The economic assistance from the United States conceals within itself a danger for England in many respects. First of all, in accepting the loan, England finds herself in a certain financial dependence on the United States from which it will not be easy to free herself. Second, it should be kept in mind that the conditions created by the loan for the penetration by American capital of the British Empire can entail serious political consequences. The countries included in the British Empire or dependent on it may—under economic pressure from powerful American capital—reorient themselves toward the United States, following in this respect the example of Canada, which more and more is moving away from the influence of England and orienting itself toward the United States. The strengthening of American positions in the Far East could stimulate a similar process in Australia and New Zealand. In the Arabic countries of the Near East, which are striving to emancipate themselves from the British Empire, there are groups within the ruling circles that would not be averse to working out a deal with the United States. It is quite possible that the Near East will become a center of Anglo-American contradictions that will explode the agreements now reached between the United States and England.

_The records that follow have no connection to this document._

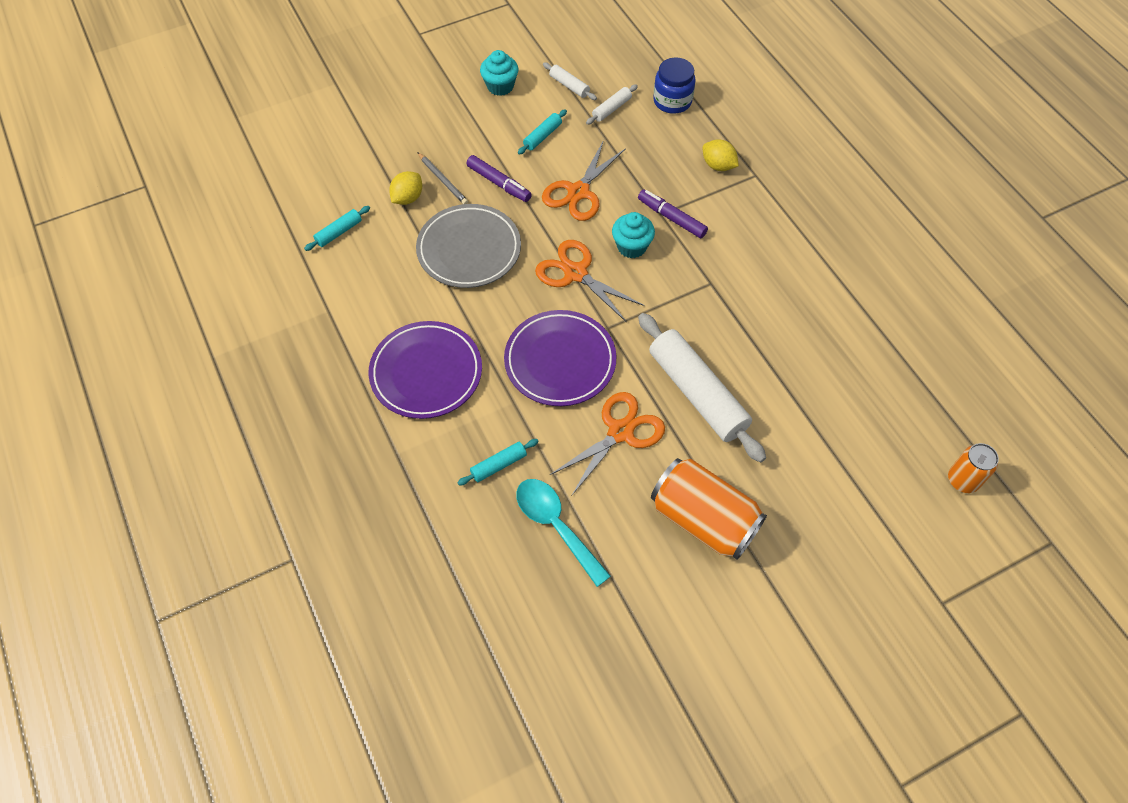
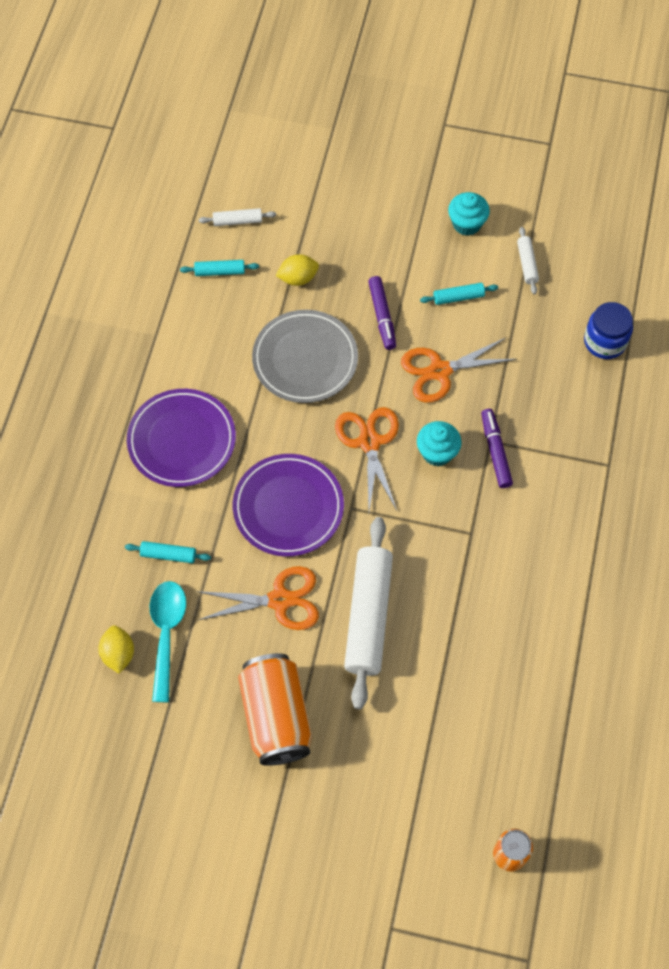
camera: 40 degrees right, 5 degrees up
(442, 180) = (339, 281): grey pencil -> none
(611, 109) = (543, 312): white rolling pin -> white rolling pin (237, 221)
(718, 166) = (584, 432): yellow lemon -> yellow lemon (118, 654)

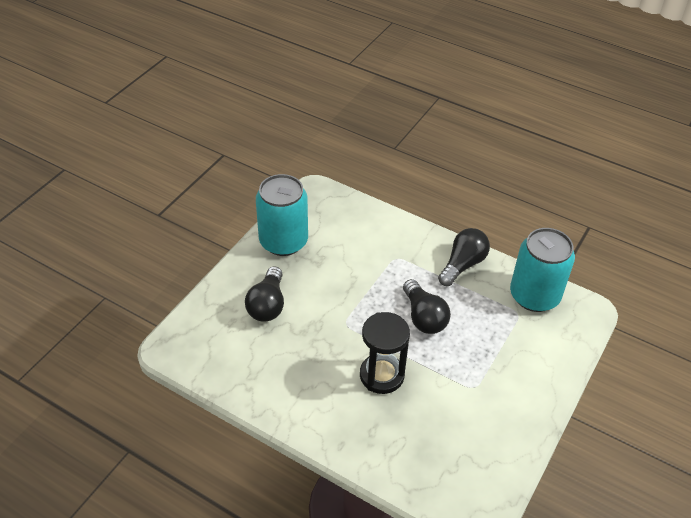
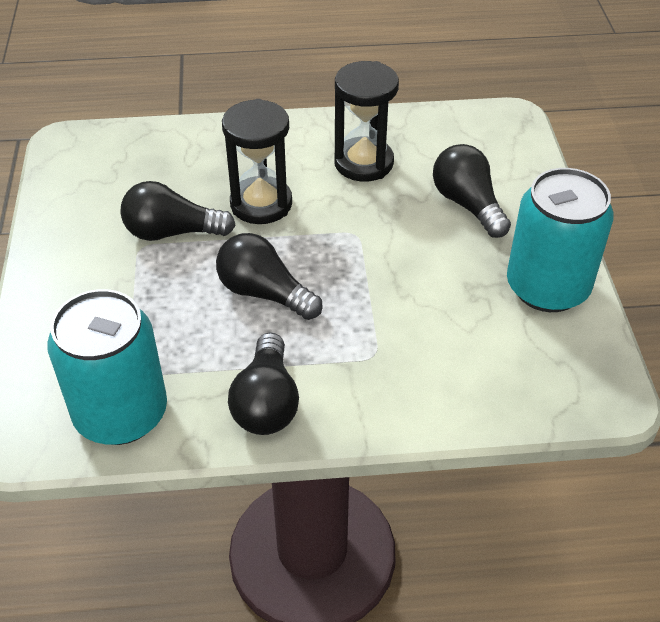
camera: 145 degrees right, 0 degrees up
(294, 368) = (363, 163): none -> black hourglass
(449, 386) = (172, 232): none -> black light bulb

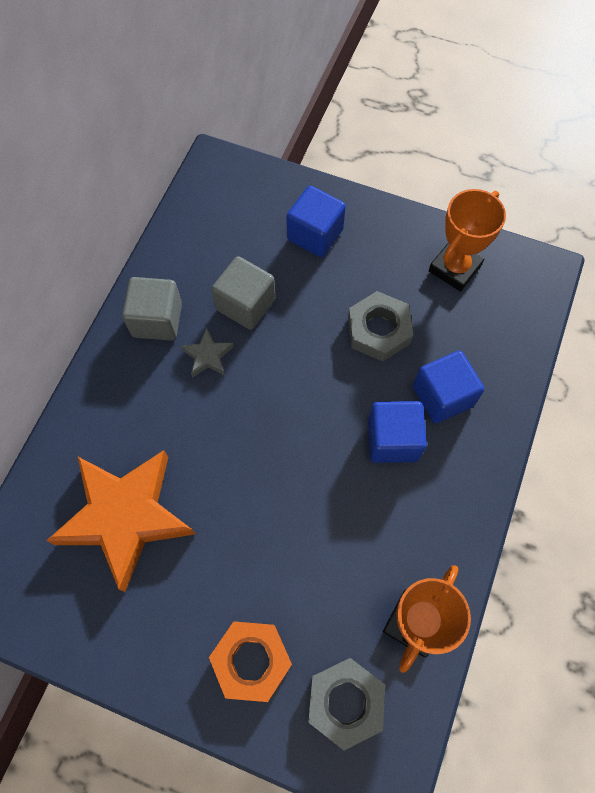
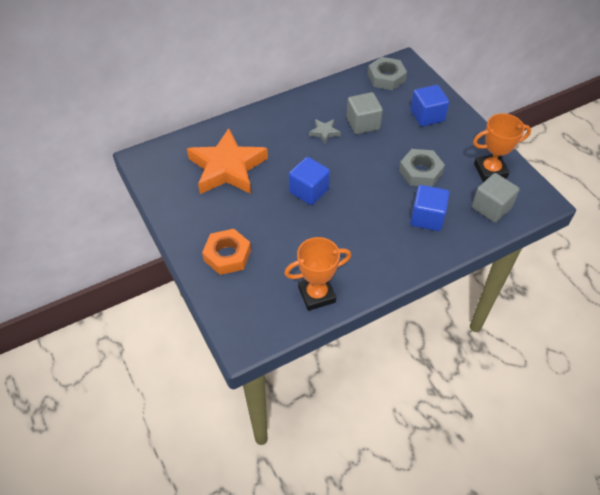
camera: 40 degrees right, 15 degrees down
(157, 320) = (314, 106): grey cube -> grey cube (491, 207)
(345, 702) = (253, 300): grey nut -> grey nut (386, 77)
(393, 440) = (382, 218): blue cube -> blue cube (309, 191)

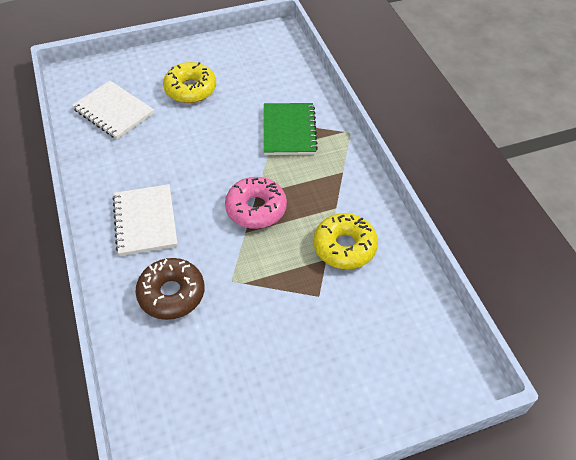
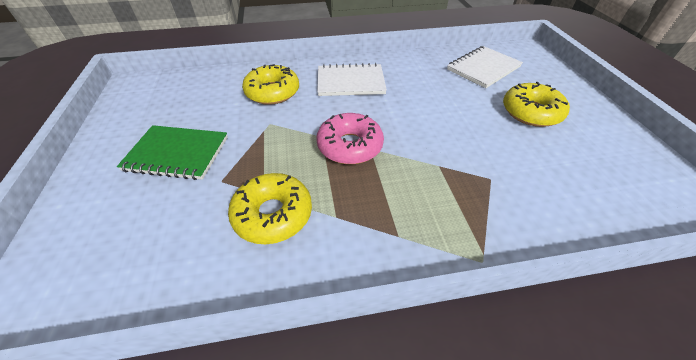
camera: 100 degrees right, 5 degrees down
(171, 294) = (272, 92): brown donut -> yellow donut
(289, 130) = (475, 187): green notebook -> green notebook (177, 154)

7a) The “hard-line” policy with regard to the USSR announced by Byrnes after the rapprochement of the reactionary Democrats with the Republicans is at present the main obstacle on the road to cooperation of the Great Powers. It consists mainly of the fact that in the postwar period the United States no longer follows a policy of strengthening cooperation among the Big Three (or four) but rather has striven to undermine the unity of these countries. The objective has been to impose the will of other countries on the Soviet Union. This is precisely the tenor of the policy of certain countries, which is being carried out with the blessing of the United States, to undermine or completely abolish the principle of the veto in the Security Council of the United Nations. This would give the United States opportunities to form among the Great Powers narrow groupings and blocs directed primarily against the Soviet Union, and thus to split the United Nations. Rejection of the veto by the Great Powers would transform the United Nations into an Anglo-Saxon domain in which the United States would play the leading role.

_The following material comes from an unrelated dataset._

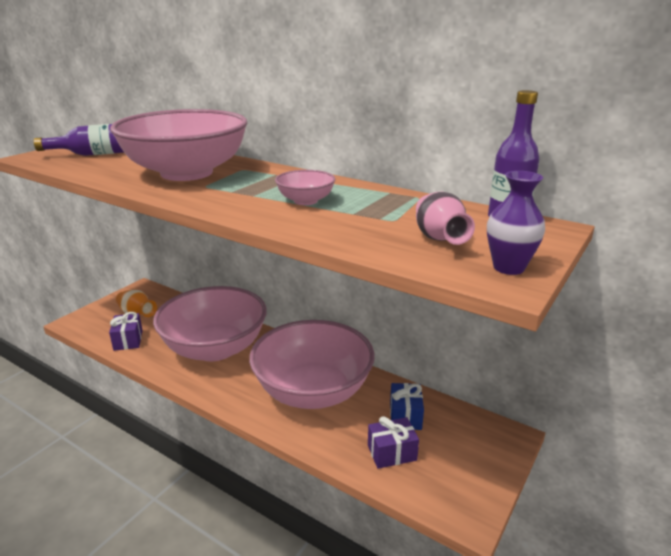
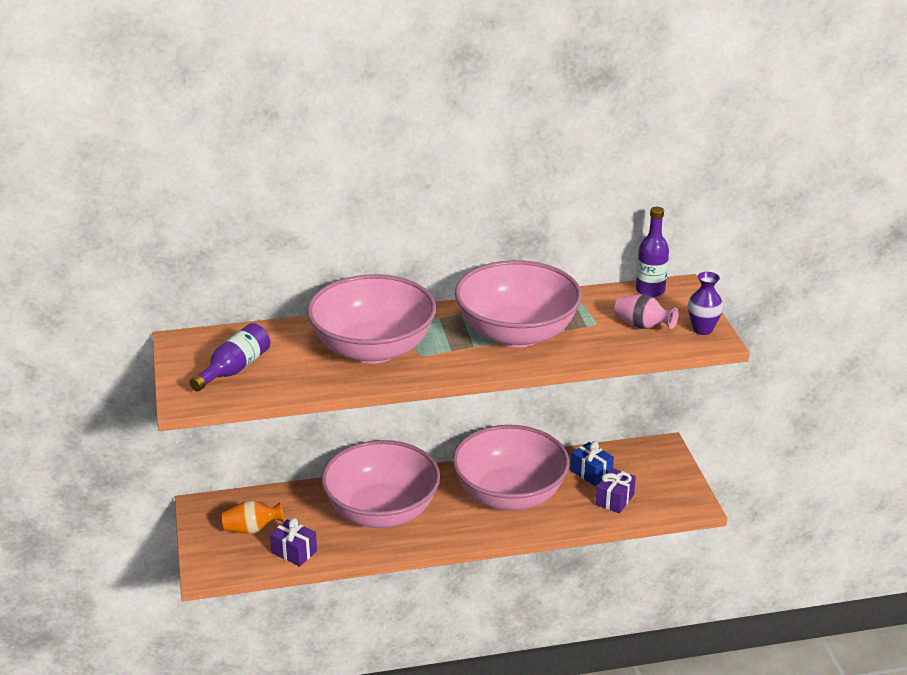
camera: 45 degrees left, 5 degrees up
(305, 201) = (517, 334): pink bowl -> pink bowl, size x2.47

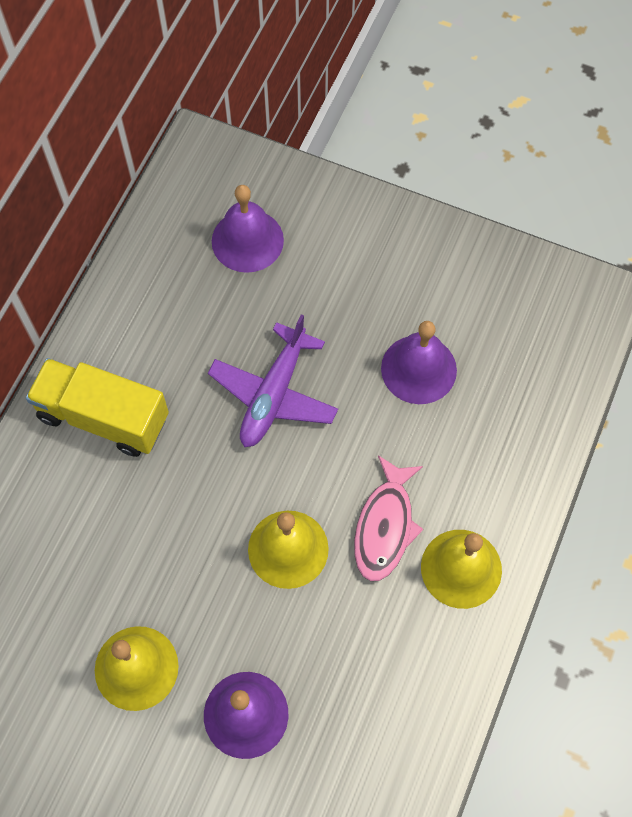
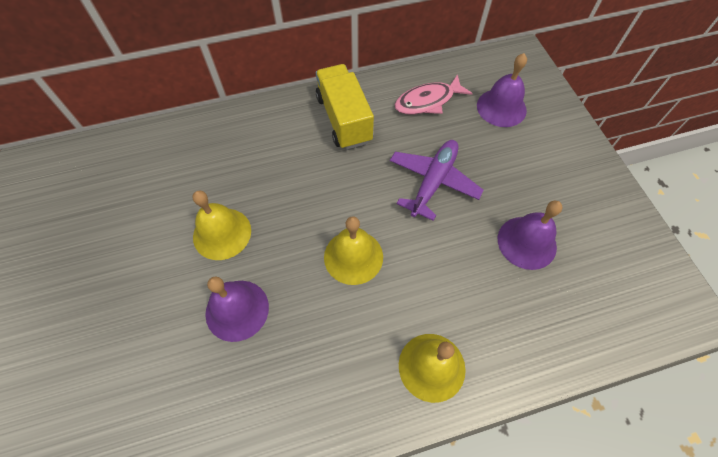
camera: 50 degrees right, 5 degrees down
(274, 394) = (433, 182): purple plane -> purple plane turned 135 degrees clockwise
(385, 526) = (415, 299): pink fish -> pink fish (428, 101)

b) The present policy of the American government with regard to the USSR is also directed at limiting or dislodging the influence of the Soviet Union from neighboring countries. In implementing this policy in former enemy or Allied countries adjacent to the USSR, the United States attempts, at various international conferences or directly in these countries themselves, to support reactionary forces with the purpose of creating obstacles to the process of democratization of these countries. In so doing, it also attempts to secure positions for the penetration of American capital into their economies.